(Collected data)

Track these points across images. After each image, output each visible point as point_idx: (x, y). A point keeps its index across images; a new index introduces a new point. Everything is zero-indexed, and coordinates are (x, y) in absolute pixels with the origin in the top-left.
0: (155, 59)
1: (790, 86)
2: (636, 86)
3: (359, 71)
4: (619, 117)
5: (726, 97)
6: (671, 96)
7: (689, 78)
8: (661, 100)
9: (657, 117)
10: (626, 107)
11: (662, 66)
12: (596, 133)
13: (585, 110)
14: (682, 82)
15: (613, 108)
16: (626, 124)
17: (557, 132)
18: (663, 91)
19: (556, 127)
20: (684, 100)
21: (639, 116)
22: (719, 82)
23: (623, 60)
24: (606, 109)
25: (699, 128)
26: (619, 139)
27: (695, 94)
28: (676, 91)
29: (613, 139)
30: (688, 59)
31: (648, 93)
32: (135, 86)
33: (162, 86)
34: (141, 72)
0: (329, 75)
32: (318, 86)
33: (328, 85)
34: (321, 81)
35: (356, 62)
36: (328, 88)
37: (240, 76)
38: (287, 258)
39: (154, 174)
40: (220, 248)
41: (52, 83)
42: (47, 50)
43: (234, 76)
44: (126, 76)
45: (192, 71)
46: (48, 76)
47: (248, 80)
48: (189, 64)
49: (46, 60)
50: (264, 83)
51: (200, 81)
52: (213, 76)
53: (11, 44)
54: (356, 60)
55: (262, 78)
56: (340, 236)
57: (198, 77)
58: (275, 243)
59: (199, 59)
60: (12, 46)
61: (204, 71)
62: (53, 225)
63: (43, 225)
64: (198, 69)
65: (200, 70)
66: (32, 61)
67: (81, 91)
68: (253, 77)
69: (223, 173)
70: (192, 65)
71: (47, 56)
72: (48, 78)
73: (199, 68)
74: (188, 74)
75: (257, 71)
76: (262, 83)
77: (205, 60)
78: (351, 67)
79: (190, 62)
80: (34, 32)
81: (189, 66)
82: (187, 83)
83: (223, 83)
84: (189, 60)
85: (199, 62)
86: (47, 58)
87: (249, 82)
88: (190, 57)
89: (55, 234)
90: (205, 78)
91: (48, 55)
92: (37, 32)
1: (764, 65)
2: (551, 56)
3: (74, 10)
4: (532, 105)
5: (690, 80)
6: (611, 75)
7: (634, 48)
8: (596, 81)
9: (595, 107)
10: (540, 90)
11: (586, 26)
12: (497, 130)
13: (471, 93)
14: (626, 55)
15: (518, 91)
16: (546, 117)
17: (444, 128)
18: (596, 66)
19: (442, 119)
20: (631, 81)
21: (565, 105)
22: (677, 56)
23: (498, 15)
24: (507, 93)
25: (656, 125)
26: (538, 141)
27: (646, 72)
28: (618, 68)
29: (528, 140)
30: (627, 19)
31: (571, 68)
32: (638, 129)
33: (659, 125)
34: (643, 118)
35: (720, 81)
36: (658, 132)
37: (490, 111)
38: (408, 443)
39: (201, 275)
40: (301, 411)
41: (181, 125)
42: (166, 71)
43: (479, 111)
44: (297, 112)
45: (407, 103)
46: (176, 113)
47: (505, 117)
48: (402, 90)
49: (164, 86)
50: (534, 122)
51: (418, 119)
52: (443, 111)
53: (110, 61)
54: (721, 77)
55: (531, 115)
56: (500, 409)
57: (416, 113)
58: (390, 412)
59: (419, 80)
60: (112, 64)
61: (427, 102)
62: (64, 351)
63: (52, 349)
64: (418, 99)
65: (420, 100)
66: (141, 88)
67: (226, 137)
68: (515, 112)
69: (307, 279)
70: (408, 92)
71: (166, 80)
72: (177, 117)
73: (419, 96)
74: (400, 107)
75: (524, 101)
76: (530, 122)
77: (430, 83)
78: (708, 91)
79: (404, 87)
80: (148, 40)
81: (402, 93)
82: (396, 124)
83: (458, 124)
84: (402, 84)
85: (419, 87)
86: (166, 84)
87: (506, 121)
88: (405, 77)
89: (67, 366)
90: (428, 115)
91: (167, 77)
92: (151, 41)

== EXERCISE AIM ==
Output each line of the entries exactly, so that nothing is lost.

== TASK SOLUTION ==
Track these points across images. After each image, output each visible point as point_idx: (x, y). A point keeps its index across images; a new index introduces a new point. Everything is zero-indexed, and coordinates are (x, y) in absolute pixels with the origin in the top-left.
0: (155, 59)
1: (790, 86)
2: (636, 86)
3: (359, 71)
4: (619, 117)
5: (726, 97)
6: (671, 96)
7: (689, 78)
8: (661, 100)
9: (657, 117)
10: (626, 107)
11: (662, 66)
12: (596, 133)
13: (585, 110)
14: (682, 82)
15: (613, 108)
16: (626, 124)
17: (557, 132)
18: (663, 91)
19: (556, 127)
20: (684, 100)
21: (639, 116)
22: (719, 82)
23: (623, 60)
24: (606, 109)
25: (699, 128)
26: (619, 139)
27: (695, 94)
28: (676, 91)
29: (613, 139)
30: (688, 59)
31: (648, 93)
32: (135, 86)
33: (162, 86)
34: (141, 72)
0: (329, 75)
32: (318, 86)
33: (328, 85)
34: (321, 81)
35: (356, 62)
36: (328, 88)
37: (240, 76)
38: (287, 258)
39: (154, 174)
40: (220, 248)
41: (52, 83)
42: (47, 50)
43: (234, 76)
44: (126, 76)
45: (192, 71)
46: (48, 76)
47: (248, 80)
48: (189, 64)
49: (46, 60)
50: (264, 83)
51: (200, 81)
52: (213, 76)
53: (11, 44)
54: (356, 60)
55: (262, 78)
56: (340, 236)
57: (198, 77)
58: (275, 243)
59: (199, 59)
60: (12, 46)
61: (204, 71)
62: (53, 225)
63: (43, 225)
64: (198, 69)
65: (200, 70)
66: (32, 61)
67: (81, 91)
68: (253, 77)
69: (223, 173)
70: (192, 65)
71: (47, 56)
72: (48, 78)
73: (199, 68)
74: (188, 74)
75: (257, 71)
76: (262, 83)
77: (205, 60)
78: (351, 67)
79: (190, 62)
80: (34, 32)
81: (189, 66)
82: (187, 83)
83: (223, 83)
84: (189, 60)
85: (199, 62)
86: (47, 58)
87: (249, 82)
88: (190, 57)
89: (55, 234)
90: (205, 78)
91: (48, 55)
92: (37, 32)
1: (764, 65)
2: (551, 56)
3: (74, 10)
4: (532, 105)
5: (690, 80)
6: (611, 75)
7: (634, 48)
8: (596, 81)
9: (595, 107)
10: (540, 90)
11: (586, 26)
12: (497, 130)
13: (471, 93)
14: (626, 55)
15: (518, 91)
16: (546, 117)
17: (444, 128)
18: (596, 66)
19: (442, 119)
20: (631, 81)
21: (565, 105)
22: (677, 56)
23: (498, 15)
24: (507, 93)
25: (656, 125)
26: (538, 141)
27: (646, 72)
28: (618, 68)
29: (528, 140)
30: (627, 19)
31: (571, 68)
32: (638, 129)
33: (659, 125)
34: (643, 118)
35: (720, 81)
36: (658, 132)
37: (490, 111)
38: (408, 443)
39: (201, 275)
40: (301, 411)
41: (181, 125)
42: (166, 71)
43: (479, 111)
44: (297, 112)
45: (407, 103)
46: (176, 113)
47: (505, 117)
48: (402, 90)
49: (164, 86)
50: (534, 122)
51: (418, 119)
52: (443, 111)
53: (110, 61)
54: (721, 77)
55: (531, 115)
56: (500, 409)
57: (416, 113)
58: (390, 412)
59: (419, 80)
60: (112, 64)
61: (427, 102)
62: (64, 351)
63: (52, 349)
64: (418, 99)
65: (420, 100)
66: (141, 88)
67: (226, 137)
68: (515, 112)
69: (307, 279)
70: (408, 92)
71: (166, 80)
72: (177, 117)
73: (419, 96)
74: (400, 107)
75: (524, 101)
76: (530, 122)
77: (430, 83)
78: (708, 91)
79: (404, 87)
80: (148, 40)
81: (402, 93)
82: (396, 124)
83: (458, 124)
84: (402, 84)
85: (419, 87)
86: (166, 84)
87: (506, 121)
88: (405, 77)
89: (67, 366)
90: (428, 115)
91: (167, 77)
92: (151, 41)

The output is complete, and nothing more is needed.